| Given information |
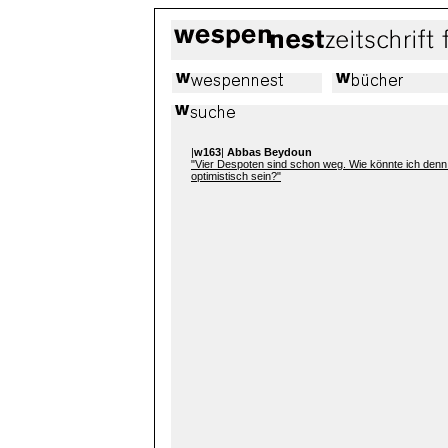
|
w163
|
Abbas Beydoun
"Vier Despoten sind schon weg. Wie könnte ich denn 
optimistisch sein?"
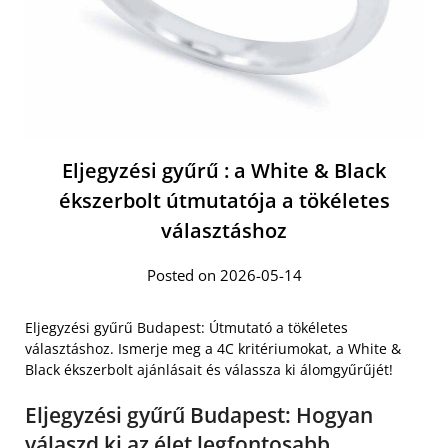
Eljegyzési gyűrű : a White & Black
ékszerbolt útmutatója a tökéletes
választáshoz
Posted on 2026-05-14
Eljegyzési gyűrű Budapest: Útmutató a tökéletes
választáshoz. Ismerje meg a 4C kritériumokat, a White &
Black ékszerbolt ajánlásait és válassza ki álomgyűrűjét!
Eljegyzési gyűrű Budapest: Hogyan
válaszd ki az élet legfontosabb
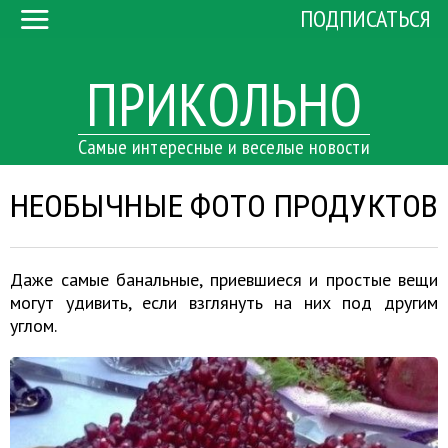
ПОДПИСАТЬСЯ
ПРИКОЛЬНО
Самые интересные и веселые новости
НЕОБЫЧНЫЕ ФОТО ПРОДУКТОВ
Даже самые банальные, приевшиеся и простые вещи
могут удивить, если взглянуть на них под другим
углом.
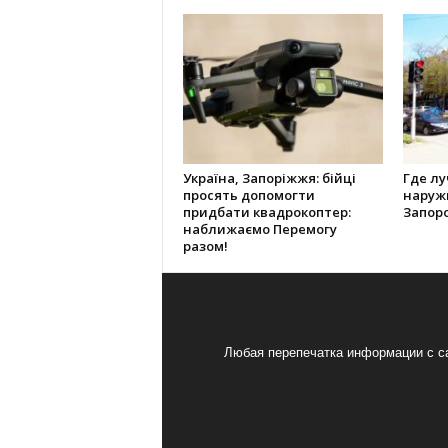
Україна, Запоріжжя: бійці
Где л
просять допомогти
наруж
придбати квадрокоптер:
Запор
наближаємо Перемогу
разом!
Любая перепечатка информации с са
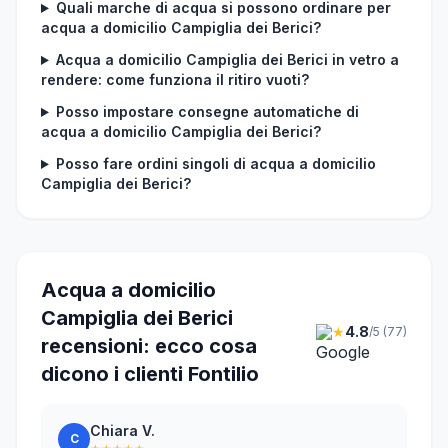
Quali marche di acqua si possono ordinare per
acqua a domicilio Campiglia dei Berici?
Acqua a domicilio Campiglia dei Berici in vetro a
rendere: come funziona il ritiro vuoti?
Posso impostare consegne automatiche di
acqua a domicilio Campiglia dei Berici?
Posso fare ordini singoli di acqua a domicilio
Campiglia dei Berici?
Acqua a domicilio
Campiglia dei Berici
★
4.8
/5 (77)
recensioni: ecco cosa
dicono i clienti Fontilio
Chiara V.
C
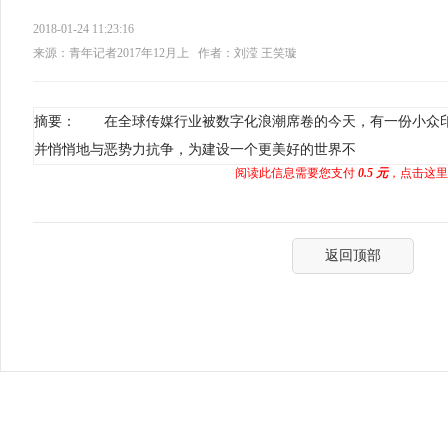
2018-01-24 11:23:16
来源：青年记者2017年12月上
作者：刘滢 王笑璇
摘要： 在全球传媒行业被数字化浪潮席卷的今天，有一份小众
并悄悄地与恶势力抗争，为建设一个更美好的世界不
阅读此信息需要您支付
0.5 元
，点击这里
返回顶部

| Directive |
Check each line above for "Black" and return the ones that have it.

| Task solution |
Eljegyzési gyűrű : a White & Black
Black ékszerbolt ajánlásait és válassza ki álomgyűrűjét!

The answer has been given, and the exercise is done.